*Instruction*: Take the records below and print them verbatim up to and including the line that carries "cup: none [687,691,802,770]".

*Collection entries*:
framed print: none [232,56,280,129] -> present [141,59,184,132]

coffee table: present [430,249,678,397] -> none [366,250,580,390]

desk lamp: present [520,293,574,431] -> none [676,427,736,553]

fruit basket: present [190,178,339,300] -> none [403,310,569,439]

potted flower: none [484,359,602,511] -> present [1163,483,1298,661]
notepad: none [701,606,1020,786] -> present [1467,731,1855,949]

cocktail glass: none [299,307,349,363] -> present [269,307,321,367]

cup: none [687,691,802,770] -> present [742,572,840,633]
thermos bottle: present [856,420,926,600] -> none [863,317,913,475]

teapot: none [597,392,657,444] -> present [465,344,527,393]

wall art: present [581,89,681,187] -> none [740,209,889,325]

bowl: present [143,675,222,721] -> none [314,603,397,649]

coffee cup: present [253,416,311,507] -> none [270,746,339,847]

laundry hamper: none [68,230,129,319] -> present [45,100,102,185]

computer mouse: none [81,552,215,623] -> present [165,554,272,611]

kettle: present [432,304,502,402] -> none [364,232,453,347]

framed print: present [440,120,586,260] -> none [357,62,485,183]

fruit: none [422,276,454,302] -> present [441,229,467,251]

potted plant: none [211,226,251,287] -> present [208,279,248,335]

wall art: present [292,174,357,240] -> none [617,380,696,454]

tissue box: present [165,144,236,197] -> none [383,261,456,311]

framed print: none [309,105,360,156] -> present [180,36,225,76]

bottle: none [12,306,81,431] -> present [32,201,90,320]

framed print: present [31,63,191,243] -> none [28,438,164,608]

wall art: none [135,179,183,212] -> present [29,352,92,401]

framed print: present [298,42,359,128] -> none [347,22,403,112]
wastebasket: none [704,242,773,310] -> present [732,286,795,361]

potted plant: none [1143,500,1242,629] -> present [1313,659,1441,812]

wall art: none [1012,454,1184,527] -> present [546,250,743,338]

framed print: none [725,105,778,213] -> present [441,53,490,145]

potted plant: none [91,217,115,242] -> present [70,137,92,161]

*Answer for the task*:
framed print: none [232,56,280,129] -> present [141,59,184,132]

coffee table: present [430,249,678,397] -> none [366,250,580,390]

desk lamp: present [520,293,574,431] -> none [676,427,736,553]

fruit basket: present [190,178,339,300] -> none [403,310,569,439]

potted flower: none [484,359,602,511] -> present [1163,483,1298,661]
notepad: none [701,606,1020,786] -> present [1467,731,1855,949]

cocktail glass: none [299,307,349,363] -> present [269,307,321,367]

cup: none [687,691,802,770] -> present [742,572,840,633]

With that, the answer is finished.